Boeotia

Goddess with feathered headdress and antlers, flanked by lions, on a pithos circa 700 bce. Her wide body is robed in a cloth woven in the seed-in-field pattern, and two young people embrace her. Beneath her walks a line of deer.

Why Hera and not Artemis? Goddesses in this era often share attributes, partly because of massive borrowing from west Asian styles. She is wearing the archaic feathered headdress which originated with Ashtart in western Asia and migrated to Greece via Cyprus. Chrysoula Kardara has shown* that this headdress is an attribute of Hera, though it's also seen on female sphinxes.
And, "The supreme goddess of Boeotia was Hera..."

*Chrysoula Kardara, "Problems of Hera's Cult Images," in American Journal of Archaeology, Vol 64, No 4 (Oct. 1960)

 
widebodied goddess with upraised arms, tightly hugged by two youths, and flanked by lions

Argos

The other great sanctuary of Hera in historic times was in Argos. This was her oldest temple in Greece, followed by the Olympian Heraion that predated the temple of Zeus by centuries. This Roman-era coin shows Hera enthroned before a wheel, which appears on many coins depicting this goddess.

 

 

Enthroned Hera on Roman coin

 

Sparta

This ivory plaque is one of thousands of offerings from the Sanctuary of Ortheia in Sparta in archaic times. It probably shows Hera with Zeus, both grasping a tree or staff.

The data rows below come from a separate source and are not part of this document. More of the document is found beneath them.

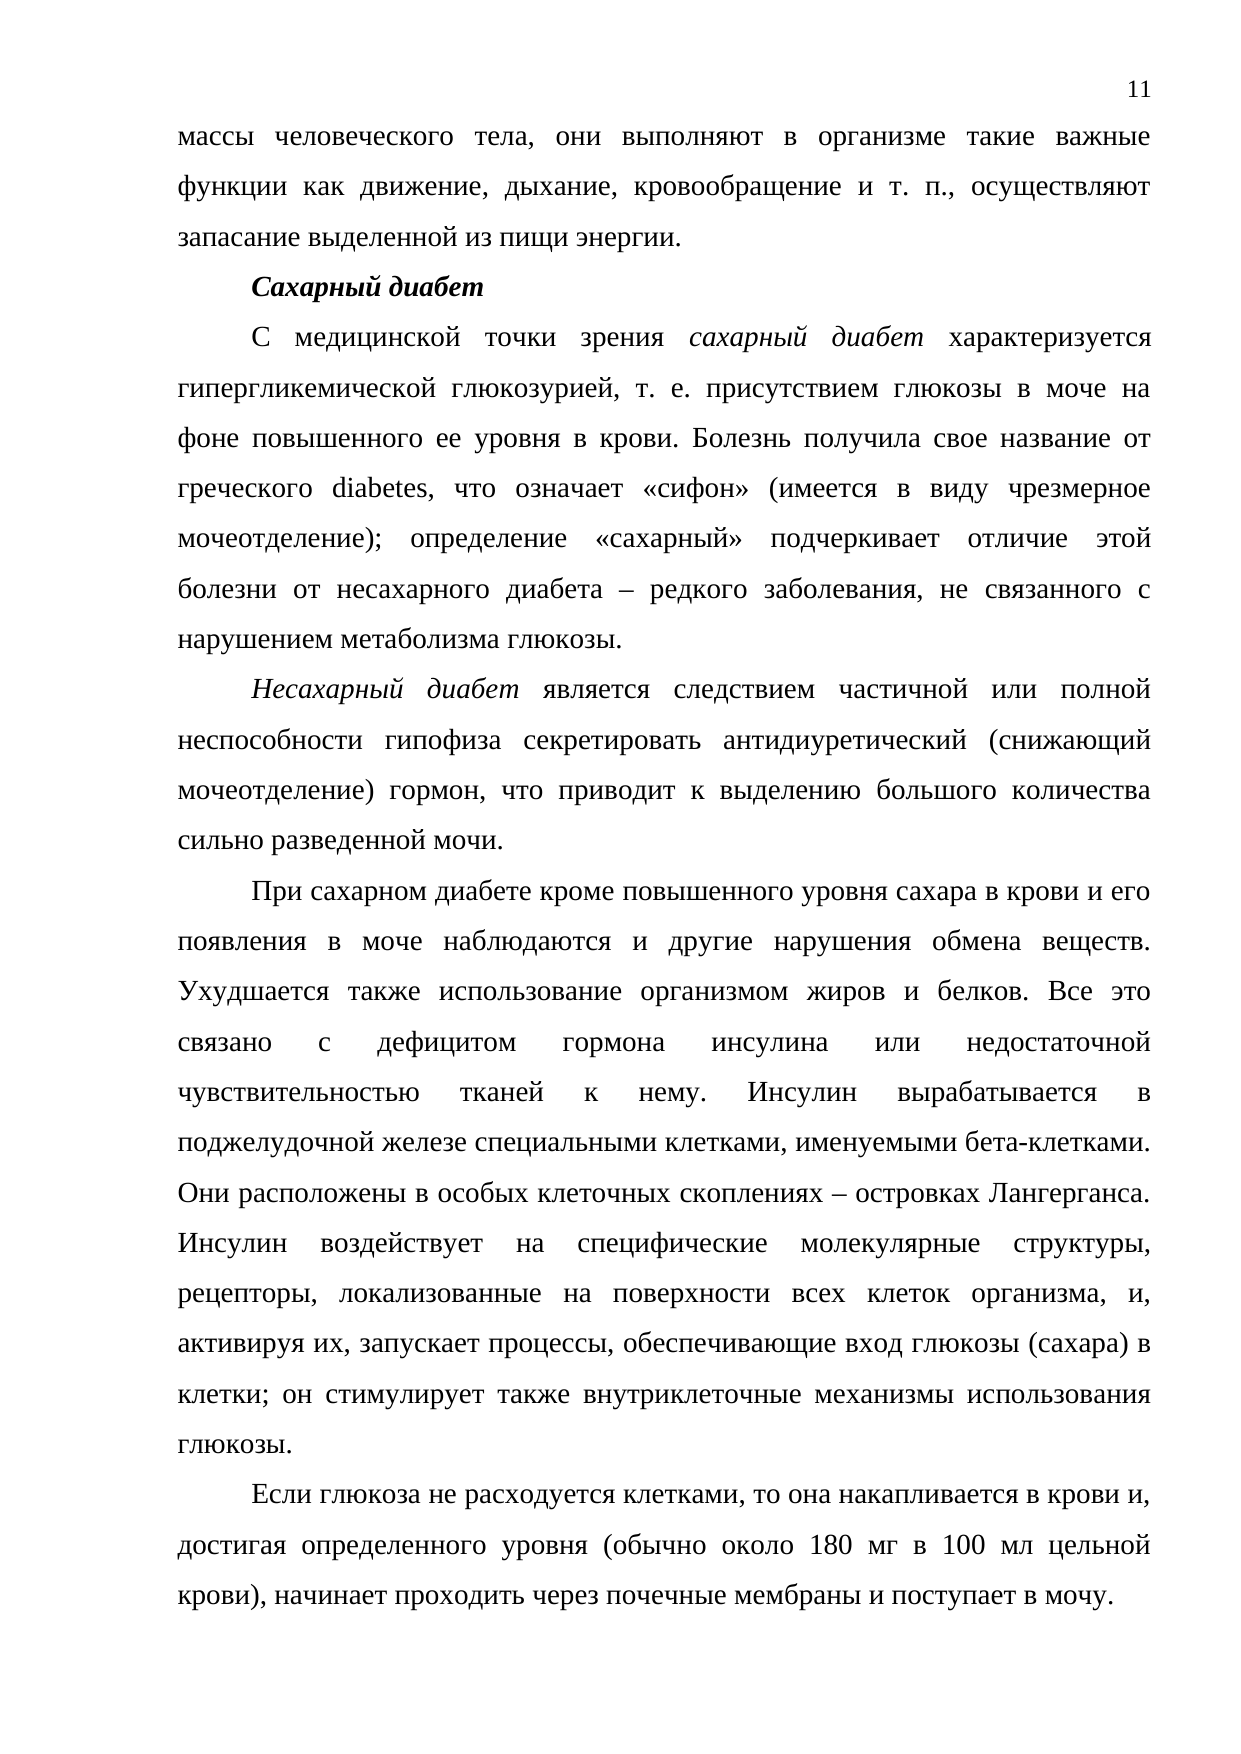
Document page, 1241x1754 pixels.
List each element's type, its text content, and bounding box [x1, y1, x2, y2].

text Несахарный диабет является следствием частичной или полной неспособности гипофиза секретировать антидиуретический (снижающий мочеотделение) гормон, что приводит к выделению большого количества сильно разведенной мочи. [177, 672, 1152, 856]
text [177, 118, 1152, 252]
text Если глюкоза не расходуется клетками, то она накапливается в крови и, достигая определенного уровня (обычно около 180 мг в 100 мл цельной крови), начинает проходить через почечные мембраны и поступает в мочу. [177, 1477, 1152, 1611]
text С медицинской точки зрения сахарный диабет характеризуется гипергликемической глюкозурией, т. е. присутствием глюкозы в моче на фоне повышенного ее уровня в крови. Болезнь получила свое название от греческого diabetes, что означает «сифон» (имеется в виду чрезмерное мочеотделение); определение «сахарный» подчеркивает отличие этой болезни от несахарного диабета – редкого заболевания, не связанного с нарушением метаболизма глюкозы. [177, 319, 1152, 655]
text Сахарный диабет [177, 269, 1152, 303]
text При сахарном диабете кроме повышенного уровня сахара в крови и его появления в моче наблюдаются и другие нарушения обмена веществ. Ухудшается также использование организмом жиров и белков. Все это связано с дефицитом гормона инсулина или недостаточной чувствительностью тканей к нему. Инсулин вырабатывается в поджелудочной железе специальными клетками, именуемыми бета-клетками. Они расположены в особых клеточных скоплениях – островках Лангерганса. Инсулин воздействует на специфические молекулярные структуры, рецепторы, локализованные на поверхности всех клеток организма, и, активируя их, запускает процессы, обеспечивающие вход глюкозы (сахара) в клетки; он стимулирует также внутриклеточные механизмы использования глюкозы. [177, 873, 1152, 1460]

Again she is shown with the feather headdress.

 
archaic ivory carved of a woman in feather headdress and beareded man in tunic both grasping a tree or staff


Limestone head of Hera from Olympia. Hers was the first temple on this mountain sanctuary that later became the bailiwick of Zeus, whose own temple was not built until centuries after that of Hera.

Another example of the feathered headdress and other stylistic similarities to west Asian sculpture, especially in the brow.

 

 

limestone head of goddess with feathered crown

Classical vase showing Hera enthroned with staff and one of her sacred animals, the cuckoo. By this time she has lost her headdress.